I just found out this morning, but tomorrow is apparently the Rapture. So sayeth Harold Camping, a former engineer who has painstakingly calculated the exact date of the faithful’s ascension to heaven and the subsequent period of natural disasters, war and plague that will precede God’s reign on Earth. Or maybe it’s his reign in heaven—it’s kind of unclear, but the point is that the world will end on May 21, 2011. That’s tomorrow. Presumably the internet will survive at least a few weeks into the horsemen’s pounding, throbbing ride across the virginal face of this land, so if you are reading this on Sunday, let me be the first to welcome you to an America with better science curricula and shorter lines to see that Atlas Shrugged movie. To paraphrase Robert Johnson, I’m not crazy about hell, but all my friends are going there. While we wait for the after-party, why not take a look at the last hours of the reception?
First, the good news: in Detroit, where a sort of economic Rapture has already occurred, nearly half the adult population is illiterate. Twenty-five percent of the city’s population left town in the last decade and, according to the National Institute for Literacy, 47% of those who remain “have trouble with reading, speaking, writing and computational skills.” But hey, at least there are still 90,000 abandoned homes and commercial properties, just waiting for someone who cannot read to synthesize the carpentry, plumbing and electrical skills needed to get Detroit moving again. Or Rick Snyder can just declare financial martial law and, you know, privatize stuff for, um, efficiency.
I’m not saying one private industry is insufficient to undergird the health of an entire city, but I am saying that the market makes money, not happiness. The social responsibility of business is to increase its profits, as Milton Friedman argues in a 1970 essay of the same name. If you read just one historically significant essay defending absolute market economies before the Rapture, read this.
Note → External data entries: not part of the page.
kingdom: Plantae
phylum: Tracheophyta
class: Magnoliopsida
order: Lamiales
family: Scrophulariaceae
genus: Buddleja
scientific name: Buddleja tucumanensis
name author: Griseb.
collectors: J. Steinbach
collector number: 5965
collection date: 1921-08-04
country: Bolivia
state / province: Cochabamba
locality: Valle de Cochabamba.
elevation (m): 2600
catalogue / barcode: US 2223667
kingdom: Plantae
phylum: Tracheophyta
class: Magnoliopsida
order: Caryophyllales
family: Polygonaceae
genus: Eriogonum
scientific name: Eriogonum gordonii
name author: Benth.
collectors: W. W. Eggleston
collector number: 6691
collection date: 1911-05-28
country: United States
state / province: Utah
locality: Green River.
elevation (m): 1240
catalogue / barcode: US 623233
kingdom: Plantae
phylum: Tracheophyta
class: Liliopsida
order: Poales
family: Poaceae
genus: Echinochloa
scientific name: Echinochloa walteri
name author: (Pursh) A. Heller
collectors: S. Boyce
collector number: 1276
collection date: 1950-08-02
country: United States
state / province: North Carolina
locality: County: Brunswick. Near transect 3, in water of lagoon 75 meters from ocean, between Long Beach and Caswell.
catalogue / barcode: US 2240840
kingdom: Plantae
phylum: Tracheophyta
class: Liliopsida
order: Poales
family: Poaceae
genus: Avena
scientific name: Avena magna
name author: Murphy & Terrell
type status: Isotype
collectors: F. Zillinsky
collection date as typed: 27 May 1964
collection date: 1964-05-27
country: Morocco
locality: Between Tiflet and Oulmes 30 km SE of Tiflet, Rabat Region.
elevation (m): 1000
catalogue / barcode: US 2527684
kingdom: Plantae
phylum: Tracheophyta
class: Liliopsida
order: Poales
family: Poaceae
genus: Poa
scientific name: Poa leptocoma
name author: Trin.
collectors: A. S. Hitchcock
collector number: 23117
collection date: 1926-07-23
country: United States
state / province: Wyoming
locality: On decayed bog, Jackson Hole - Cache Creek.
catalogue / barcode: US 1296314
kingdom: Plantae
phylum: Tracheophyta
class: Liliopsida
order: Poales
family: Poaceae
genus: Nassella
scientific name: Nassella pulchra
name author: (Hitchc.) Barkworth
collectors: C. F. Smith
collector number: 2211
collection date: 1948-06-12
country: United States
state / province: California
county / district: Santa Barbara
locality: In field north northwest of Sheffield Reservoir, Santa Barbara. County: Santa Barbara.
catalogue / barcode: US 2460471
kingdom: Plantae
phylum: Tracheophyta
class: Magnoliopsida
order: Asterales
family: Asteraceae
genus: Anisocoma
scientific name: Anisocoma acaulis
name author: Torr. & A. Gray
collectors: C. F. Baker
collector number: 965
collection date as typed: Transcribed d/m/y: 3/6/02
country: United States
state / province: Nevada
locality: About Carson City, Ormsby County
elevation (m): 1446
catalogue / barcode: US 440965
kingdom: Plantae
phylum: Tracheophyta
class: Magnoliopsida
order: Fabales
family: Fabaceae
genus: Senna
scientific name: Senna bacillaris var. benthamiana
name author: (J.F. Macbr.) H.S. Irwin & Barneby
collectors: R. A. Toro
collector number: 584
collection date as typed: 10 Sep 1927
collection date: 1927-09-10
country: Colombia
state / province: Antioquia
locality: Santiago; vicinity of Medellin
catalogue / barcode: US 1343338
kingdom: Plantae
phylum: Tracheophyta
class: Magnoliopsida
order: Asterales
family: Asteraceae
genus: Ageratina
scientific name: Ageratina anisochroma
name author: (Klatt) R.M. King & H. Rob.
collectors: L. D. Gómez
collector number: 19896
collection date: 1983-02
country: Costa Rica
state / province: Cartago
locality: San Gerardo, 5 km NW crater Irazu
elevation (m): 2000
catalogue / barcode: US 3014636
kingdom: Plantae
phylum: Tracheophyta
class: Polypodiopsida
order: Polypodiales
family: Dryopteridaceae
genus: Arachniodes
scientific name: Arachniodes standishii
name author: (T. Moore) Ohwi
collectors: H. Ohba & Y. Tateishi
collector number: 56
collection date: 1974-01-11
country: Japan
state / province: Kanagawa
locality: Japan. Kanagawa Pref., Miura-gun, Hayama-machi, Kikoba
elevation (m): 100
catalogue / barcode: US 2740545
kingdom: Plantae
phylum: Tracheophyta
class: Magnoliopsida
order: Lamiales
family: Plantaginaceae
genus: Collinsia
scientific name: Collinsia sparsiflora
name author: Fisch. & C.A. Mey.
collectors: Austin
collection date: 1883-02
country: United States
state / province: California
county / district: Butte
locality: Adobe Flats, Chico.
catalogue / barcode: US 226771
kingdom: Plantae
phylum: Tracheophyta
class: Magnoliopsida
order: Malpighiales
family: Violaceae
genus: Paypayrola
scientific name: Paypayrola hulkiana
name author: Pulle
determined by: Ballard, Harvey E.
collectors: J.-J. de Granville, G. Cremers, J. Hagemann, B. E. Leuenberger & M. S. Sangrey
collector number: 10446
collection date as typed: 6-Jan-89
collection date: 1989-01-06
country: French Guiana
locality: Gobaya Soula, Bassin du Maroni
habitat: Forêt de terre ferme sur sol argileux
The amazing part is not that Friedman claims executives who let social welfare or other not-profit concerns influence their business decisions immorally usurp the function of government, since they are taking stockholder money* and undemocratically reapportioning it to non-business purposes, thereby engaging in taxation and also socialism. The amazing part is that Friedman is a respected economist, regularly cited by conservative pundits. Selfishness is the new ethics, dog.
Also, being a complete dick is the new cool. That this differs not at all from the old cool is one of the many fortuities that enabled Rick Santorum to argue Tuesday that John McCain “doesn’t understand how enhanced interrogation works.” He then asked Senator McCain to get a jar of jelly down from a high shelf and demanded to know why he couldn’t reach up there. The former senator from Pennsylvania was taking issue with McCain’s observation that the information enabling the successful attack on Osama Bin Laden was not obtained via waterboarding, thus suggesting that enhanced interrogation—previously known as torture—wasn’t as great as we all briefly thought. According to Santorum, McCain is forgetting that torture is a great way to change somebody’s mind. “I mean, you break somebody, and after they’re broken, they become cooperative,” he said. These are clearly the words of a man who knows exactly how torture works, correcting a man who was a guest of the North Vietnamese Army for five years.
Words: they’re everywhere, but who knows what they mean? Potential Detroit resident Sarah Palin sort of does, and she’ll be happy to combine several of them in half of a sentence for you before getting bored with that an using a cliché to talk about herself. On Thursday night, she told Greta Van Susteren that she feels that “fire in my belly” to run for President. Last time she felt that it turned out to be a baby, but this time it’s probably the desire to have everyone look at her serve her country. Not that there are no complicating considerations:
It’s a matter for me of some kind of practical, pragmatic decisions that have to be made. One is, with a large family understanding the huge amount of scrutiny and the sacrifices that have to be made on my children’s part in order to see their mama run for president. [Ed.: Yes, and? What? With that large family, one consideration is what? God dammit.] But yeah, the fire in the belly — it’s there.
So Sarah Palin still has a large family and still regards herself as a uniquely driven individual with lots of reserves of strength. Too bad she’s going to get sucked up to heaven tomorrow, and we’ll have to stay here with nothing but palate-cleansing rock.
httpv://www.youtube.com/watch?v=iF_BcZRpsiU
Youth knows no pain, indeed.
I find no fault with Friedman’s assertion that the social responsibility of business is to increase its profits. That’s like a large carnivore admitting that its raison d’etre is to eat meat.
The problem lies in the belief that business should run government, as well as society in general. Or, as is so ardently advocated by political wannabes, that government should be run like a business.
Either way, all but the very rich are going to be the next meal.
Mothership, I’m just going to pass that off verbatim as my opinion from now on, if you don’t mind.